Saved entries
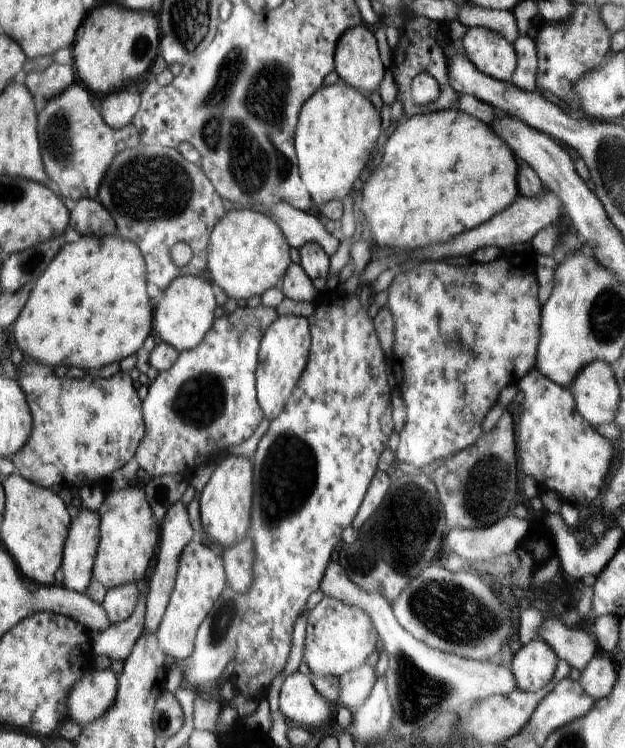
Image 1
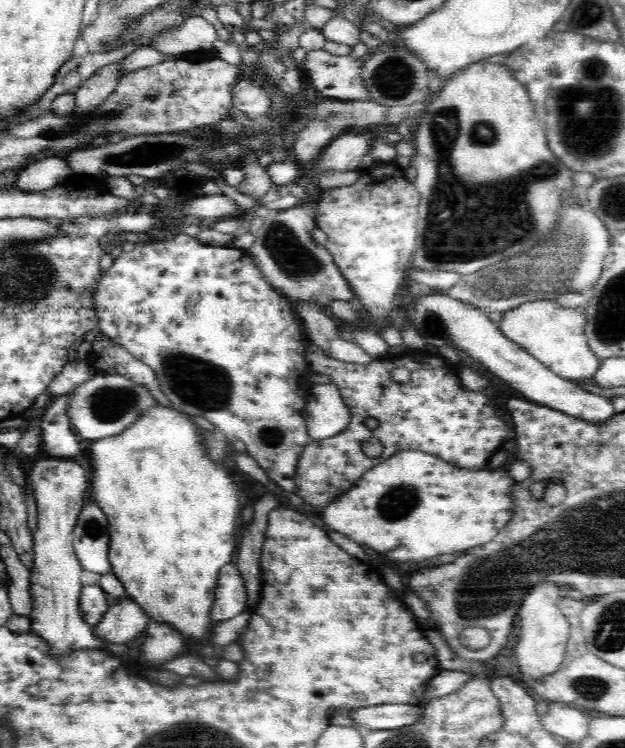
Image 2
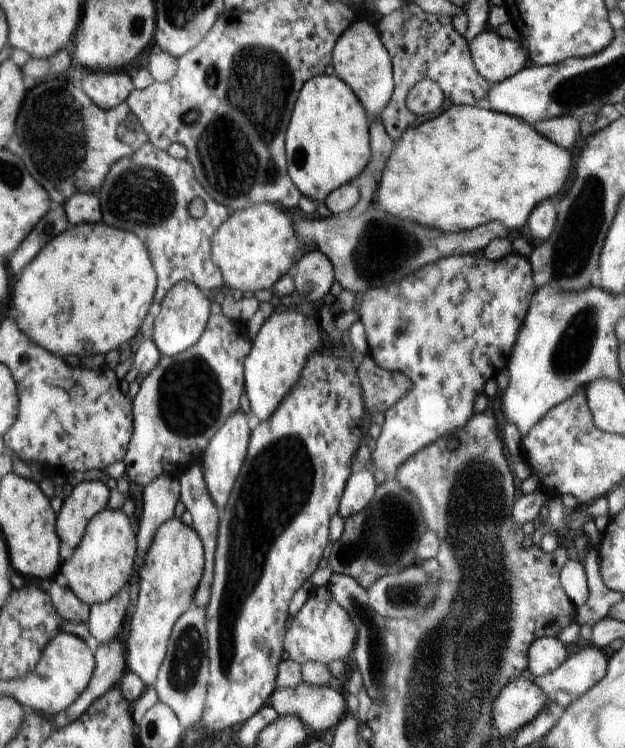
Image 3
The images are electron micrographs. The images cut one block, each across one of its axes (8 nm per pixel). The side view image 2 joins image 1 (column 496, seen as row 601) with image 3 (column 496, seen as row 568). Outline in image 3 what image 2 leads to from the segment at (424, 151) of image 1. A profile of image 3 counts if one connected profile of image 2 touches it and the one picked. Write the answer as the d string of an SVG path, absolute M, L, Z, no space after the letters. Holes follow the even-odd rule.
M452 105L443 114L439 112L428 122L408 128L396 142L384 166L378 183L378 204L384 212L408 218L422 226L431 226L443 232L472 230L480 224L498 220L506 230L517 230L526 224L528 214L536 202L550 198L566 182L570 172L570 154L538 132L528 128L524 120L478 106Z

Work to complete
Exact retyping is required: the line with "The images are" through the end of the data, both ends included, and no other line.

Response box
The images are electron micrographs. The images cut one block, each across one of its axes (8 nm per pixel). The side view image 2 joins image 1 (column 496, seen as row 601) with image 3 (column 496, seen as row 568). Outline in image 3 what image 2 leads to from the segment at (424, 151) of image 1. A profile of image 3 counts if one connected profile of image 2 touches it and the one picked. Write the answer as the d string of an SVG path, absolute M, L, Z, no space after the letters. Holes follow the even-odd rule.
M452 105L443 114L439 112L428 122L408 128L396 142L384 166L378 183L378 204L384 212L408 218L422 226L431 226L443 232L472 230L480 224L498 220L506 230L517 230L526 224L528 214L536 202L550 198L566 182L570 172L570 154L538 132L528 128L524 120L478 106Z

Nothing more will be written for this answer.